Police threaten activists, bus companies as anti-Prawer protest intensifies

As the third ‘Day of Rage’ against the Prawer Plan to displace the Bedouin of the Negev nears, police have started to harass activists and bus companies involved in the protest planned for Saturday. The past two weeks have seen a rise in anti-Prawer protests.

Police threaten activists, bus companies as anti-Prawer protest intensifies
Bedouins who live in the Negev desert and local activists demonstrate in central Tel Aviv against the Prawer-Begin plan, August 31, 2013. According to the plan, which the government failed to consult the Bedouin community on when drafting, nearly all residents in the “unrecognized” Negev villages will be evicted and forcibly relocated to planned communities. (photo: Oren Ziv/Activestills.org)

Bedouin activists in the Negev were urgently summoned local police stations on Thursday, where they were warned that they must be granted a permit to hold the third “Day of Rage” against the Prawer Plan, scheduled to take place in the Negev/Naqab on Saturday. However, under the law, demonstrations of this sort do not require such permits. Furthermore, the bus companies hired for the purpose of transporting demonstrators from all over the country received similar phone calls from police and were told that anyone assisting the “illegal demonstration” in any way would be considered an accomplice to the offense. Activists are currently trying to work out a solution out with the police, but are warning against the dangerous path the police are taking by repressing voices of dissent.

Resistance to the plan has been on the rise ever since the plan, which could lead to the uprooting of between 30 and 70 thousand Bedouin from their homes, was approved by the Knesset in the summer. Last Wednesday, Bedouin and Jewish Israeli activists demonstrated outside the Knesset as it was debating the plan. The activists also protested outside the Supreme Court, which was discussing plans for the demolition of the Bedouin village Umm al-Hiran to make room for a new Jewish settlement by the name of Hiran.

Click here for 972’s full coverage of the Prawer Plan

At exactly the same time, Israeli authorities took advantage of the fact that most of the residents of the Bedouin village Al-Araqib were busy protesting in Jerusalem and demolished the village for the 62nd time. Village head Sheikh Sayakh was one of the few residents to stay behind, which led Israeli authorities to arrest him for “trespassing” on “state-owned land” (despite the fact that the question of land ownership of the land is still being debated in court). Sayakh remained in detention for over one week after refusing to sign an order that would force him to stay away from the village.

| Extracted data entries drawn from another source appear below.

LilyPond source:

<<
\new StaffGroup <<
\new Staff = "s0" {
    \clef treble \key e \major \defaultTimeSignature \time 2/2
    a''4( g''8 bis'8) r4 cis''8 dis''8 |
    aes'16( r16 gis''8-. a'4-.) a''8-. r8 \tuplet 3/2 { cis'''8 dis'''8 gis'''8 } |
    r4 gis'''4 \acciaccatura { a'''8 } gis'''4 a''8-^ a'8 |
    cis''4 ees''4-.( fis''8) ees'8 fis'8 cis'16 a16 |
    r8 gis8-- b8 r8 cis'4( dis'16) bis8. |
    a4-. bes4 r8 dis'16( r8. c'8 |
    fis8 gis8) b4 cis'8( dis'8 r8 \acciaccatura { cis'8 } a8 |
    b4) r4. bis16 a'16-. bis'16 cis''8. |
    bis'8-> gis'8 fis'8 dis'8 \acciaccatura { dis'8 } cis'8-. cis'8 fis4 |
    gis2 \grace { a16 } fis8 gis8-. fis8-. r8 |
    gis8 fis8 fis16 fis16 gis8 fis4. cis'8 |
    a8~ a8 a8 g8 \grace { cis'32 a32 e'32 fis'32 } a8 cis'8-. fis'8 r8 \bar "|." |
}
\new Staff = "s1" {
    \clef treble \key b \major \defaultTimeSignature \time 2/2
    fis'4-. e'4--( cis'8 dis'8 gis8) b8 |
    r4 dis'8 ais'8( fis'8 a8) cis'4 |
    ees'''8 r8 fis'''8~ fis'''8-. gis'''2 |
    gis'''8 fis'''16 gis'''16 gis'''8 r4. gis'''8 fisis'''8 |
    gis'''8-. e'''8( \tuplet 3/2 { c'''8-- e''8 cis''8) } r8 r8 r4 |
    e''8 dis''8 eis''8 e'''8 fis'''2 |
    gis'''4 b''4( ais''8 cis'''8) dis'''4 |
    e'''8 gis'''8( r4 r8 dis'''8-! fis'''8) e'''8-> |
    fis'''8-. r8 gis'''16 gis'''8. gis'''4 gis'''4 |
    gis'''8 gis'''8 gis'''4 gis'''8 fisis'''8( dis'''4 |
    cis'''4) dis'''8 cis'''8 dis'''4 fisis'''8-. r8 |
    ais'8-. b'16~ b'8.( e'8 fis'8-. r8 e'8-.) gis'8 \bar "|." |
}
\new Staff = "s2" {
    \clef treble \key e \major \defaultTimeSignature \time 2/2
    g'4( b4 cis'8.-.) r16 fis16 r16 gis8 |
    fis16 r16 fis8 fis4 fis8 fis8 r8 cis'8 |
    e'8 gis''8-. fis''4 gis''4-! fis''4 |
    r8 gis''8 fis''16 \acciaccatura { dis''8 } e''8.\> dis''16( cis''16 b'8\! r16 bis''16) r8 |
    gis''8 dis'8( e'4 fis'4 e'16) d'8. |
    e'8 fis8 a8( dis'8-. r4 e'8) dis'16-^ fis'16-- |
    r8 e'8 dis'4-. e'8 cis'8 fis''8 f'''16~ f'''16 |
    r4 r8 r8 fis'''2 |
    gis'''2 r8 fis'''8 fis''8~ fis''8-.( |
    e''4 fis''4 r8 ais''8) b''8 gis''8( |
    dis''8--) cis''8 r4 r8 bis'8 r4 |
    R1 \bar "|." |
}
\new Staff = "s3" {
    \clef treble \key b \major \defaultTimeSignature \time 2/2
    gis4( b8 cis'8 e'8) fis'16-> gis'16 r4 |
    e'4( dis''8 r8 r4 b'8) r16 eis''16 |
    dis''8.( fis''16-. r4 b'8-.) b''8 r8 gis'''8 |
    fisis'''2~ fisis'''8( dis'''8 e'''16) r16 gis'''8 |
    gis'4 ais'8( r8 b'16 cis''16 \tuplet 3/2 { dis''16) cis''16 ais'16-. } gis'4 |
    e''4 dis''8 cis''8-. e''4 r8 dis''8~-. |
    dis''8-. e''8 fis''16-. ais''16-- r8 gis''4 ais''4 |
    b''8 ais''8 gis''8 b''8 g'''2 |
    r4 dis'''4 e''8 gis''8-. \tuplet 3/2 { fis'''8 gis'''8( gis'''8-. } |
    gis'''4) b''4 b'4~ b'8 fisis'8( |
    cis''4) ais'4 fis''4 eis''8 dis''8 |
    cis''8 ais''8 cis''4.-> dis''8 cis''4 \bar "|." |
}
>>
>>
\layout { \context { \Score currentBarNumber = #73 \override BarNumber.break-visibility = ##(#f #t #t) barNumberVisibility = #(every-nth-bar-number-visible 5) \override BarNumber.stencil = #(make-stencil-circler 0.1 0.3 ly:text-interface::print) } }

On Sunday, MK and Chair of the Knesset Committee for Interior Affairs Miri Regev (Likud) visited the Negev without meeting with local Bedouin leadership. A small vigil welcomed her, with activists asking her to visit their villages, to which Regev responded that she would come on the condition that “there was good coffee” (an ultra-Orientalist expression). On Tuesday, hundreds of Arab students in universities across the country went on a two hour symbolic strike to protest the Prawer Plan, while on Thursday dozens of Jaffa protestors blocked a main road while chanting anti-Prawer slogans.

Saturday’s protest is expected to be the largest one yet in the campaign against the plan. The previous two demonstrations took place in August and September. The so called “Day of Rage” will take place simultaneously in the Negev village of Hura, in Jerusalem, Ramallah, Haifa, Gaza, Cairo, Berlin, The Hague and other cities around the world. Video clips showing celebrities singing and tearing up copies of the Prawer bill have been circulating in the run up to the upcoming protest. +972 will be live blogging as events unfold Saturday.